Walking into the house of Otgonkhuu on a particularly windy winter afternoon, you immediately feel the comfort of home. It’s warm and cozy. A pot of tea is boiling. Diplomas, trophies, family photos, and assorted knickknacks hang on the living room walls. A piano sits in the corner, beside a room filled with musical instruments.
But Otgonkhuu’s house still lacks some of the crucial creature comforts many take for granted: central heating, hot water from tap, and a flush toilet.
“I live here with my wife and my youngest son. My other three children have moved out. I have been living here since 1987. Back then, Bayankhoshuu was considered an outpost of Ulaanbaatar,” says 55-year old Otgonkhuu.
Today, Bayankhoshuu is one of the oldest peri-urban ger residential areas in Ulaanbaatar. The peri-urban ger areas of the capital is home to 840,000 Mongolians, roughly about 60 percent of the city’s population.
“There weren’t that many people living here 30 years ago. This ger district was also not as big,” he notes. “And since there weren’t that many people, the air was clear and not polluted. It was nice back then. Now it’s highly populated and the air and soil pollution are getting worse.”

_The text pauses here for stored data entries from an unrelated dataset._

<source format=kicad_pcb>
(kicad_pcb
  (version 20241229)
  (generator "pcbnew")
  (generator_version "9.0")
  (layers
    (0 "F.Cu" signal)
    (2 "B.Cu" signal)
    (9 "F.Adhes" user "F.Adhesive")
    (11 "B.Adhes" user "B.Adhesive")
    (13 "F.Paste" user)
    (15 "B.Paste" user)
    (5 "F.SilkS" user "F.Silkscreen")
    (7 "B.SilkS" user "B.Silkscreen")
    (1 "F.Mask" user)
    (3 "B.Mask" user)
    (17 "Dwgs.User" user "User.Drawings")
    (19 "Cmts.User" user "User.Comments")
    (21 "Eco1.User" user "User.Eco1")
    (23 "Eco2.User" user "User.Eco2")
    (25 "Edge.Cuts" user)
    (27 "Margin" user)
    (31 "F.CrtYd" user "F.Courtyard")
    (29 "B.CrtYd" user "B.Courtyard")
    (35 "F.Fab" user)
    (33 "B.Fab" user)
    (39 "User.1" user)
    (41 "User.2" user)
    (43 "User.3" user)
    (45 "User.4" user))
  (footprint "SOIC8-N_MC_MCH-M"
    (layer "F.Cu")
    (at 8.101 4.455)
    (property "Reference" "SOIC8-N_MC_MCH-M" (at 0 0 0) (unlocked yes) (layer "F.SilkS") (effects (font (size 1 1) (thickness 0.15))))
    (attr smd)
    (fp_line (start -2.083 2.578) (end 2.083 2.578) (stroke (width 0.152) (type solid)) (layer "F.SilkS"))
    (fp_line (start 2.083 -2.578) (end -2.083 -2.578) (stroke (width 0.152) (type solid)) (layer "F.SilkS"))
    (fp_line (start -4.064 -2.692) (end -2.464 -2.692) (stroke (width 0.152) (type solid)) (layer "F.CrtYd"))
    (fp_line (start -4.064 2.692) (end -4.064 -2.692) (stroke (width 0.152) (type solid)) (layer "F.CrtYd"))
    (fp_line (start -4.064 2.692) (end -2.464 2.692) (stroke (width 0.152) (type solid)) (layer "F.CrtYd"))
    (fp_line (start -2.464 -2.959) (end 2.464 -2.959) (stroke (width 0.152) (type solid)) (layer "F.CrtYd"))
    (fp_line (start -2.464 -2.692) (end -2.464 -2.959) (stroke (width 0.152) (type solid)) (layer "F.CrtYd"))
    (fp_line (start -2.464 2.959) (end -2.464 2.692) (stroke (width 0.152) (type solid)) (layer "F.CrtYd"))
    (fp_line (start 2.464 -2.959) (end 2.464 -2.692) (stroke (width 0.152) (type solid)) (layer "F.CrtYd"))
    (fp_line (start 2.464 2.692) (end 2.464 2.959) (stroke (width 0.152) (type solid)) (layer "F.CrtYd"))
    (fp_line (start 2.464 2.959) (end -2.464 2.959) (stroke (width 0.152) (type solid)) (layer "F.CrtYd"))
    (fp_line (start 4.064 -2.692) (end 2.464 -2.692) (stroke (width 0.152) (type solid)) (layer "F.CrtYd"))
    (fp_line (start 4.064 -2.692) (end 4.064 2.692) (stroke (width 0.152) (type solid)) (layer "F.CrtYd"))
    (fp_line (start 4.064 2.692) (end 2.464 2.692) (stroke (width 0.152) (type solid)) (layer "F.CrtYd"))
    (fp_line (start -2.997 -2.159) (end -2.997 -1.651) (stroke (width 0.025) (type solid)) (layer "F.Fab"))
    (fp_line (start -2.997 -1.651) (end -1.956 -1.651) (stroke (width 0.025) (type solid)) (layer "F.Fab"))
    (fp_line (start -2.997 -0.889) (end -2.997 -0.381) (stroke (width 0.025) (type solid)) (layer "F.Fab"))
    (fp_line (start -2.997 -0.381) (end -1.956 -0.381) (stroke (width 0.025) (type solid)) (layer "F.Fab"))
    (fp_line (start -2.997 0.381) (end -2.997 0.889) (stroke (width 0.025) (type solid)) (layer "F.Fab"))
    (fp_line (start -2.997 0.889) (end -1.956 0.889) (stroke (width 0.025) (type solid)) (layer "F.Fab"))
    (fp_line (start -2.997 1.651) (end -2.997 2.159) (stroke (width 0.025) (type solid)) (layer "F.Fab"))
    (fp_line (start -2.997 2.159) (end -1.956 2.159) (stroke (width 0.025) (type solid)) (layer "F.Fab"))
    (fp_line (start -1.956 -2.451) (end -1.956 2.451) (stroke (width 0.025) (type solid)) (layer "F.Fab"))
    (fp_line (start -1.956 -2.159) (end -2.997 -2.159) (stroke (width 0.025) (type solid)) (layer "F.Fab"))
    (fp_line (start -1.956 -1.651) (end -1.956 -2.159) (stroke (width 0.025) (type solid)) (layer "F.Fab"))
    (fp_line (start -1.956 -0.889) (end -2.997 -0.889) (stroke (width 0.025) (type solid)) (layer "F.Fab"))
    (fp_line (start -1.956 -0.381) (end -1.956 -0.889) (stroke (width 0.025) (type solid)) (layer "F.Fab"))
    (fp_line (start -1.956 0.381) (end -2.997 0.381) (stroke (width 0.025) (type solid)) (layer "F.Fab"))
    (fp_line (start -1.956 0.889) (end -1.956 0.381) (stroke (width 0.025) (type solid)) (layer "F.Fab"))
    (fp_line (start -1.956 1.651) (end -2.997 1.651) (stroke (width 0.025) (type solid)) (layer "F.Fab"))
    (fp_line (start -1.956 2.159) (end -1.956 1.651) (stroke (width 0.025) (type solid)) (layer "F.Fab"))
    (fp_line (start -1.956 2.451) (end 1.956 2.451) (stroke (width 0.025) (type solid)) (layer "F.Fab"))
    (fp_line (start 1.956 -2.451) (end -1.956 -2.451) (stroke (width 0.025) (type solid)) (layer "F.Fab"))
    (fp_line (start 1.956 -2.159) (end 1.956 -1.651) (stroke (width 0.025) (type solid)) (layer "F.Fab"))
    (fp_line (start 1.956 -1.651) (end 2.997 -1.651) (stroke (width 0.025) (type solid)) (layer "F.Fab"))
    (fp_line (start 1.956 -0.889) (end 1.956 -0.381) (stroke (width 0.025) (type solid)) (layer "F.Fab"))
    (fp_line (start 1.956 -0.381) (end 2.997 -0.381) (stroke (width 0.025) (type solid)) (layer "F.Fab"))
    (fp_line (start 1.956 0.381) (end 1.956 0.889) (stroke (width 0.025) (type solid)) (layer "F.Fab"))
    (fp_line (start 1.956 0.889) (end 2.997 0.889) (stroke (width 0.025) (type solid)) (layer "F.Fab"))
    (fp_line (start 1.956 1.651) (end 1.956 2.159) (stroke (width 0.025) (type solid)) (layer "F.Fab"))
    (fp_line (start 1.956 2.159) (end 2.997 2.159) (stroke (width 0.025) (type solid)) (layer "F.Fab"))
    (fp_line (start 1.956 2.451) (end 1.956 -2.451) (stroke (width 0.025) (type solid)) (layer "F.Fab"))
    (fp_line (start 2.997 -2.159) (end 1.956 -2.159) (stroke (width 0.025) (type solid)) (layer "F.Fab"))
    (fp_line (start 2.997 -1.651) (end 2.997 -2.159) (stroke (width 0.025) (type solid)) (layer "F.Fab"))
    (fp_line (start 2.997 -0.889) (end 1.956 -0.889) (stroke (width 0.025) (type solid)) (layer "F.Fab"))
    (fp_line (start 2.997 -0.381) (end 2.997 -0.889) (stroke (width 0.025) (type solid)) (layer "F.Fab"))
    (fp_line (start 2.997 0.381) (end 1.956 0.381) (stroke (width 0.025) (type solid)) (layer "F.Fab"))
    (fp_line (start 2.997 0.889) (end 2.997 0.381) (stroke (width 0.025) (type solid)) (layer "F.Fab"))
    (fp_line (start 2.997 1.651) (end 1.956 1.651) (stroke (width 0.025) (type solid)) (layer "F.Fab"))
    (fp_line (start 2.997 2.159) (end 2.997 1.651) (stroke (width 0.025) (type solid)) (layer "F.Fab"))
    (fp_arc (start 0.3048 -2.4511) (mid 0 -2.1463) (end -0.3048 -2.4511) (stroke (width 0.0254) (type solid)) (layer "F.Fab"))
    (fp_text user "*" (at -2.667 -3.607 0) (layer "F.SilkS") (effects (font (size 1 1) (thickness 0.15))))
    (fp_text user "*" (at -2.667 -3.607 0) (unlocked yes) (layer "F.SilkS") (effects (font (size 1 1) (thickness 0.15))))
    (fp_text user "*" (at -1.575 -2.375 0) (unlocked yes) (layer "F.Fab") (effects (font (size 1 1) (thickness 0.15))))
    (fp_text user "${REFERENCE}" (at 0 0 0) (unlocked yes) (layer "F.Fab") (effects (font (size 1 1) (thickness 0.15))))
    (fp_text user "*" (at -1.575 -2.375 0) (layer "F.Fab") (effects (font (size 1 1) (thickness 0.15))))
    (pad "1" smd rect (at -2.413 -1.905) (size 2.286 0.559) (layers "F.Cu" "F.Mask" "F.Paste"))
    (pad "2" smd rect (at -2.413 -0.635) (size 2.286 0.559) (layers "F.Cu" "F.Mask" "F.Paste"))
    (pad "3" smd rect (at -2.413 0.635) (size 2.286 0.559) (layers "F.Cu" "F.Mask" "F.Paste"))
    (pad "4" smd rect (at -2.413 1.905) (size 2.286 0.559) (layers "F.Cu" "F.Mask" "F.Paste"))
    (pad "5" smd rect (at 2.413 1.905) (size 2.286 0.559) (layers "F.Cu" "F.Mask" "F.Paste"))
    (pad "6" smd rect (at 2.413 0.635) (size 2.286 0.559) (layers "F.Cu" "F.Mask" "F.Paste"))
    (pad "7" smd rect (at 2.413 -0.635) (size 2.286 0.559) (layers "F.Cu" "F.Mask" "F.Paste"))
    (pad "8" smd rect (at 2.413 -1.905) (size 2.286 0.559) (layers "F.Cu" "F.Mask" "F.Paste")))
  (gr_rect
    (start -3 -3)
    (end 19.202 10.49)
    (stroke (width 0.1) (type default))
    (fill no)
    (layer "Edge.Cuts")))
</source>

Ger areas, which are settlements of low- and medium-income families, have poor infrastructure. They are not connected to the city’s heating system and water and wastewater networks. As a result, residents burn coal to keep their homes warm particularly during harsh winter nights. The open pit latrines in their backyards create severe soil pollution especially when temperatures rise.
“You should come back here at night. When smoke is coming out of all the chimneys of the houses, you won’t see anything,” Oggie Zorigoo, who works for the Ger Area Development Investment Project, tells me.
It is true. The furnace which kept Otgonkhuu’s house toasty was fueled by coal briquettes.
Transforming Ger Districts
An ongoing Asian Development Bank (ADB) project is supporting the Ulaanbaatar City Master Plan by laying priority infrastructure such as water and sewerage pipeline that will upgrade the ger areas into a network of liveable subcenters. These subcenters are envisioned to provide economic opportunities and urban services that lead to a healthier urban environment.
Building on this, the Green Climate Fund (GCF) is helping Ulaanbaatar city shift to a low-emission, climate-resilient development path. GCF is investing US$145 million in a US$544 million project with ADB for the construction of green affordable housing in the ger areas of Ulaanbaatar, Bayankhoshuu included. 10,000 green housing units will be fitted with photo voltaic panels and will be built with a high efficiency isolation system.
The residents of Bayankhoshuu will have to give up their current houses to pave the way for the construction of the low-rise apartment units. Consultations with the communities have been going on for many years in order to ensure their acceptance of the project which will be implemented later this year.
“I’m supporting this project because I want to improve my living condition. As a citizen of Mongolia, it’s my duty to participate so that all Mongolians could live in a better environment,” says Otgonkhuu.
“Living in an apartment will mean there will be fewer gers. I know that it will take time to move into these apartments, but if the project can be accomplished, it will be very effective in solving the air and soil pollution problem. Also, the biggest change for me will be having clean hot tap water and drainage. My biggest goal is for my children to live well.”